Moteur à récits littéraires, l’indice fonde également les sciences criminelles. Quels liens ces deux mondes entretiennent-ils ?

Moteur à récits littéraires, l’indice fonde également les sciences criminelles. Quels liens ces deux mondes entretiennent-ils ? Éléments de réponse dans un colloque organisé au Cercle littéraire le 2 mai prochain.

Qu’est-ce que l’écrivain-procureur Nicolas Feuz, le psychiatre Jacques Gasser et Pierre Margot, professeur honoraire de l’UNIL, ont en commun ? Chacun d’entre eux travaille à sa manière avec les indices. Et tous trois font partie de la dizaine de chercheuses en littérature, romanciers, juristes, psychiatres et spécialistes des sciences criminelles qui interviendront le 2 mai au Cercle littéraire à Lausanne dans le cadre d’un colloque interfacultaire intitulé « La littérature indiciaire au service de la vérité judiciaire ? Élémentaire, mon cher Watson ! » organisé par le Laboratoire Droit & Littérature (FDCA).

Coorganisé par Charlotte Dufour, maîtresse-assistante à la section de français de la Faculté des lettres de l’UNIL, et Loïc Parein, avocat et chargé de cours à l’UNIL et à l’Unifr, l’événement sera ouvert au public. Il bénéficie du soutien de l’Association du droit à l’art et de la Fondation Sir Arthur Conan Doyle.

Moteur de romans policiers

Au programme, une réflexion à large spectre autour de la preuve « dans ces domaines où le détail est un outil d’investigation central. Nous explorerons comment on l’envisage et l’exploite dans ces différents contextes », résume Charlotte Dufour. Ce questionnement a été entamé lors d’un séminaire qu’elle a codirigé avec Marta Caraion au semestre d’automne 2024-25 : « Nous avons étudié comment ce que l’historien italien Carlo Ginzburg a appelé le paradigme indiciaire a fondé les sciences criminelles et médicales tout en devenant le moteur des romans policiers qui voient le jour en parallèle au XIXe siècle. » Le colloque sera l’occasion de prolonger cette réflexion dans une perspective à la fois littéraire et pénale en réunissant des intervenants issus de ces deux mondes.
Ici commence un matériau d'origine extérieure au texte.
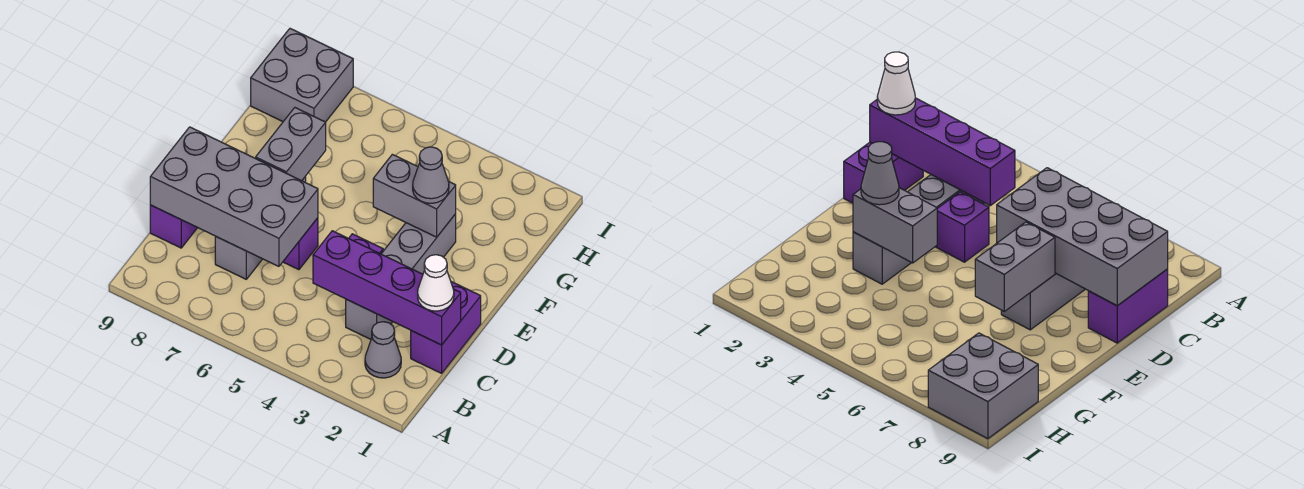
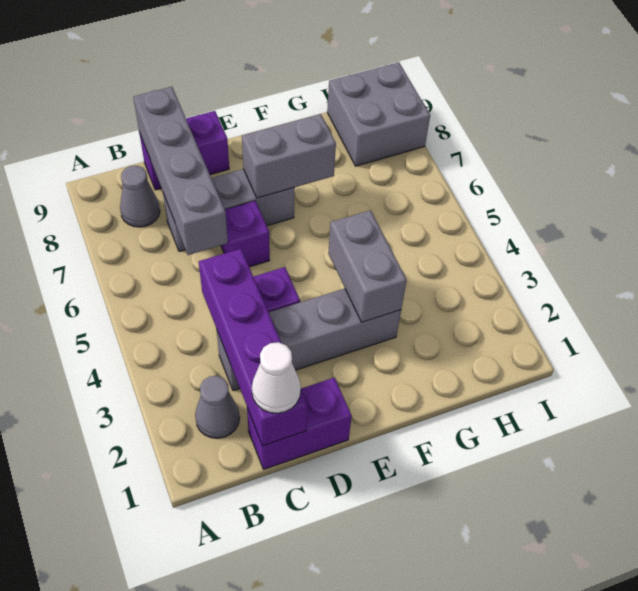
grey brick C6:D9 level 2 -> grey brick C6:C9 level 2
grey cone F3 level 3 -> grey cone B8 level 1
Certains, tels Vincent Delay, chef de la police administrative de l’état-major de la Police cantonale vaudoise, conservateur du Musée Sherlock Holmes à Lucens et auteur de polars, et Nicolas Feuz, ont un pied dans les deux univers : « Ils incarnent le dialogue entre ces domaines », relève Charlotte Dufour. Une volonté de décloisonner les genres que l’on retrouve aussi dans le choix d’organiser l’événement hors du milieu académique, de manière à tendre la main au grand public.

Travail d’interprétation

Croiser les regards sur cette thématique a également son intérêt pour les juristes : « Quand on lit une démonstration de Sherlock Holmes ou d’Hercule Poirot, on pourrait croire que tout coule de source. On en oublie le travail d’interprétation nécessaire pour y parvenir, véritable succession de paris parfois risqués », souligne Loïc Parein. Aujourd’hui, certains auteurs rendent ce processus visible en montrant, à l’instar de Marc Voltenauer, des policiers qui tâtonnent : « Les progrès de la police scientifique peuvent donner l’impression que l’erreur n’existe plus. Or ces avancées permettent tout au plus d’affirmer qu’il y a une forte probabilité que X ou Y soit à l’origine de telle empreinte, par exemple. Elles n’excluent pas l’interprétation. » De quoi rappeler aux étudiantes et étudiants qu’il est compliqué de trouver l’auteur d’un crime. Et à tout un chacun que questionner les évidences demeure une démarche salutaire dans le domaine judiciaire comme dans notre quotidien où fake news et intelligence artificielle semblent se donner le mot pour nous faire prendre des vessies pour des lanternes.